# 5.15 Hash Joins

# 5.15 Hash Joins

## Problem

You need to join two collections by matching keys.

A nested loop join compares every item from the first collection with every item from the second collection. This is simple, but it costs `O(nm)` for collections of sizes `n` and `m`. A hash join reduces this cost by indexing one side in a hash map.

## Solution

Build a hash map from the smaller collection, then scan the larger collection and probe the map.

```text id="rrtgzx"
hash_join(left, right, key_left, key_right):
    table = empty map from key to list of right items

    for r in right:
        k = key_right(r)
        append r to table[k]

    output = empty list

    for l in left:
        k = key_left(l)
        matches = table[k]

        for r in matches:
            append (l, r) to output

    return output
```

If the join key is unique on the indexed side, the map can store a single item instead of a list.

```text id="rpd57a"
table: Map<Key, Item>
```

## Discussion

A hash join has two phases. The build phase creates a map from join key to matching rows. The probe phase scans the other collection and performs expected constant time lookups.

The indexed side should usually be the smaller side because the map must fit in memory. If the smaller side does not fit, the join can be partitioned by hash into smaller chunks and processed one partition at a time.

Duplicate keys require attention. If several rows share the same key, the map value must be a list. During probing, each matching pair must be emitted. This can make the output much larger than either input.

Hash joins are widely used in databases, data processing systems, and in-memory algorithms. The same pattern appears in ordinary code whenever one list must be matched against another by id.

## Correctness

For each item `r` in the indexed collection, the build phase stores `r` under key `key_right(r)`.

For each item `l` in the probed collection, the probe phase computes `key_left(l)` and retrieves exactly the indexed items with the same key. It then emits all pairs `(l, r)` whose keys match.

Every emitted pair is correct because both items came from the same map key. Every valid pair is emitted because the indexed item was inserted under that key and the probed item later searches that same key.

## Complexity

Let `n` and `m` be the input sizes.

The build phase takes expected `O(m)` time if the right side is indexed.

The probe phase takes expected `O(n + z)` time, where `z` is the number of emitted pairs.

Total expected time is `O(n + m + z)`.

Space usage is `O(m)` for the hash map, plus output space.

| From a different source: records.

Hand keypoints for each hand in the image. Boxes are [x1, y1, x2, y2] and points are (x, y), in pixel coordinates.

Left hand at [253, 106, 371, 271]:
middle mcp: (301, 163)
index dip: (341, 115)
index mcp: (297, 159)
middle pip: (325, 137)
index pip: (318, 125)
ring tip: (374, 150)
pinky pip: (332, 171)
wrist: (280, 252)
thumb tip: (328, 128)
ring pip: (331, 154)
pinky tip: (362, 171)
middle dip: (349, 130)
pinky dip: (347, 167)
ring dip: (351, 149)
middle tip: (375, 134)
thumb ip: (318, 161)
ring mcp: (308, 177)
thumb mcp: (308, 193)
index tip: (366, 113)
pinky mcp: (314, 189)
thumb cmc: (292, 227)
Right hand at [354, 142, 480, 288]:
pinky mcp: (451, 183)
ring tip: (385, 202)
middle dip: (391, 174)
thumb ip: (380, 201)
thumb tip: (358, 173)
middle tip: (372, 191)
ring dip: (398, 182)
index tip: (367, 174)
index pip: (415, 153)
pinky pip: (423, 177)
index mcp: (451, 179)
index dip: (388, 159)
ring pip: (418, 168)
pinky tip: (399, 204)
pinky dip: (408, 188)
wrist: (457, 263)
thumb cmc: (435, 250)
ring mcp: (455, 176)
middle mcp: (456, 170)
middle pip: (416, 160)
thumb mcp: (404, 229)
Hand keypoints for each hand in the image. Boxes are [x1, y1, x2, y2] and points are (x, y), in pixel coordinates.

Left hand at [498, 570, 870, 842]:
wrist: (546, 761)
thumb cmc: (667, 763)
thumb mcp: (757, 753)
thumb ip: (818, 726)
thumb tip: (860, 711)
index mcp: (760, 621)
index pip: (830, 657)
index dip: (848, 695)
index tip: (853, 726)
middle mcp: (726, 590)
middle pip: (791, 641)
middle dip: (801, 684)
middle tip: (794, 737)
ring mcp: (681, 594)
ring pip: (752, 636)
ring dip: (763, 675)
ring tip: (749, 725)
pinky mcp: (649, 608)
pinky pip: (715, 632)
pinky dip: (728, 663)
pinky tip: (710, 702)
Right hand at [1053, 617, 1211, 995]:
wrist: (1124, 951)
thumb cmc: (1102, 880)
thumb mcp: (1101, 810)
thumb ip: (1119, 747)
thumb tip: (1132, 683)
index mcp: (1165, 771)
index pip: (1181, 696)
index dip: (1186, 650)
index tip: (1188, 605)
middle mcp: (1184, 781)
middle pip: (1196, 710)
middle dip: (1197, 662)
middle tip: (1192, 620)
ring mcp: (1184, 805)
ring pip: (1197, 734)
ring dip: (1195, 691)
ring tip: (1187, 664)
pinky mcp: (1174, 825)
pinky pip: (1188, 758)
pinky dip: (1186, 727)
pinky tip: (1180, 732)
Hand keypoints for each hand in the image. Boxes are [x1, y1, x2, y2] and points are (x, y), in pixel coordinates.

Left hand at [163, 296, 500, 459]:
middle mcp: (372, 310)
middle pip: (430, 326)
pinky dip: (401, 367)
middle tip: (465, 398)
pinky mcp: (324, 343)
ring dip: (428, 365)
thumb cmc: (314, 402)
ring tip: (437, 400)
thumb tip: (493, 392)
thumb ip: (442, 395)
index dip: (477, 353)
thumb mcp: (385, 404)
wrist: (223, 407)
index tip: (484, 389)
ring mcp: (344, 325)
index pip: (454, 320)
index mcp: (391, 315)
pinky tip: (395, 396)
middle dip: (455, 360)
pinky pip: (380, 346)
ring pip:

Worst case time can degrade if many keys collide or if one join key has many matching rows. The output size itself may be `O(nm)` when all rows share the same key.

## Example

Join users with orders.

```text id="39ejgk"
users = [
    {id: 1, name: "Ada"},
    {id: 2, name: "Grace"}
]

orders = [
    {user_id: 1, item: "book"},
    {user_id: 1, item: "pen"},
    {user_id: 2, item: "notebook"}
]
```

Build a map from `user_id` to orders:

```text id="2mkbnc"
1 -> [{user_id: 1, item: "book"}, {user_id: 1, item: "pen"}]
2 -> [{user_id: 2, item: "notebook"}]
```

Probe users by `id`:

```text id="lr8s90"
("Ada", "book")
("Ada", "pen")
("Grace", "notebook")
```

## Implementation Notes

Index the smaller side when memory is limited.

Store lists for duplicate keys.

Preallocate the hash map if the input size is known.

Use stable key extraction functions. Both sides must derive keys in the same logical format.

For large joins, stream output instead of storing all pairs.

## Common Mistakes

Storing only one item per key when duplicate keys are possible.

Forgetting that output size can dominate runtime.

Building the map on the larger side when the smaller side would fit better.

Using inconsistent key normalization across the two inputs.

Assuming hash join preserves input order unless explicitly designed to do so.